Let me first say that I agree with all of the other reviewers on this book, that the mystery elements are decidedly weak. That being said, this book is a fitting end to the saga of the extended Emerson family, if, indeed, it is to be the last one in the series.
Yes, it is definitely a gathering of friends and family, and yes, several loose ends from previous books in the series have been nicely wrapped up. But beyond that, Tomb of the Golden Bird is a realistic continuation of the lives of this amazing family. The characters have grown, they've learned, yet they remain a close-knit, loving family. The familial details serve as a fitting focal point to the story, not a distraction-- if anything, in this book, the mystery elements were almost a distraction from the family drama.
Elizabeth Peters finally tackles the discovery and excavation of the tomb of King Tut, and she inserts the Emerson family into the excitement with great realism. Family patriarch, Radcliffe Emerson, by virtue of one of his characteristic outbursts, manages to get himself, his family and friends banned from participating in the excavation of the tomb. Despite this, we still manage to get plenty of details about the excavation as Peters manages to find credible ways to insert the Emersons into the excavation without harm to historical veracity.
While I agree with the other reviewers that this book is not as strong as some of the others in the series, I am still giving it 5 stars, because Peters has maintained a consistency of quality throughout the series, and has also succeeded from keeping the familial and personal elements from becoming annoying intrusions-- unlike other writers such as Patricia Cornwell.
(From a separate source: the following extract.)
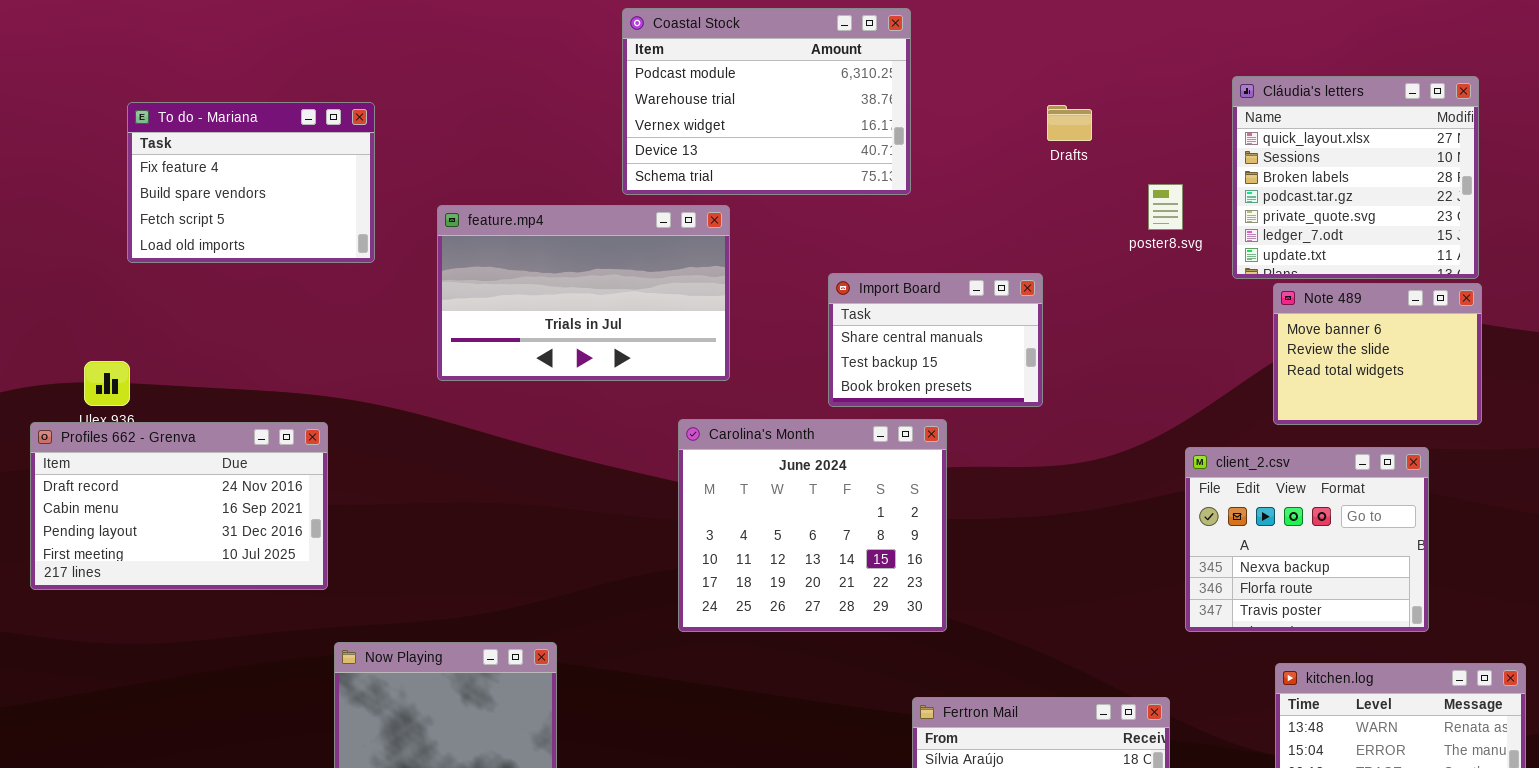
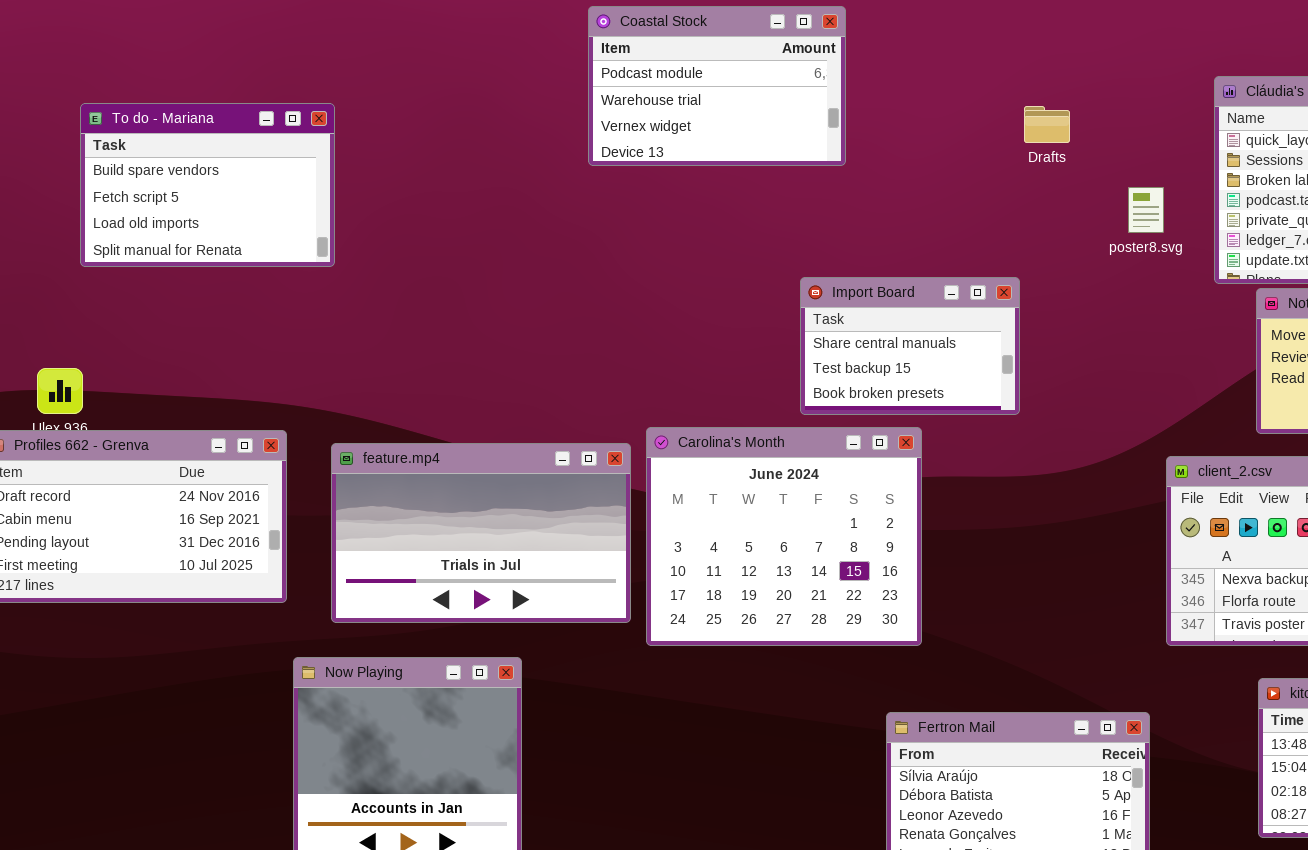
Coastal Stock: [622,8,911,195] -> [588,6,846,166], resized
To do - Mariana: [127,102,375,263] -> [80,103,335,267], scrolled down 1 row
feature.mp4: [437,205,730,381] -> [331,443,631,623], moved

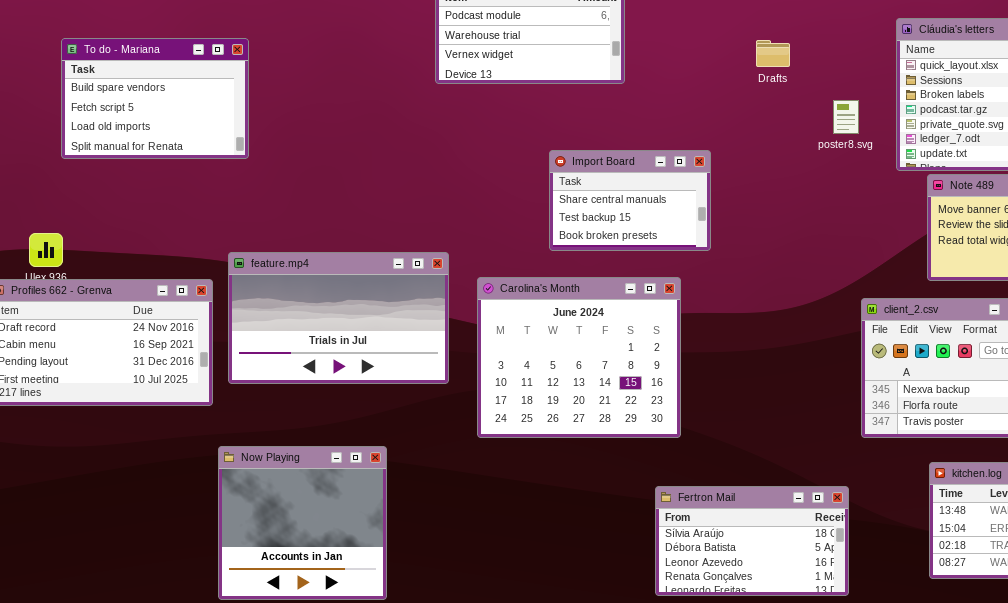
Import Board: [800,277,1020,415] -> [549,150,711,251], moved
feature.mp4: [331,443,631,623] -> [228,252,449,384], moved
With this book, Peters faces the problem that has long troubled writers-- how do you have your beloved characters age gracefully and how do you allow for the fact that when you write a series set in the past, you have to include the historical elements that occur with the passage of time, no matter how inconvenient they may be? Peters tackles these things head on-- rather than pretending that the Emersons were the excavators of Tut's tomb, she finds a plausible reason to leave them on the outskirts. Rather than pretending that the political turmoil in Egypt did not happen, she involves her characters in the issue of nationalism and rebellion against British colonialism.
I hate to think that this is the last Amelia Peabody book, because I have loved each and every one of them. But if, indeed, it is, Peters has written a fitting ending to the series. Amelia Peabody forever!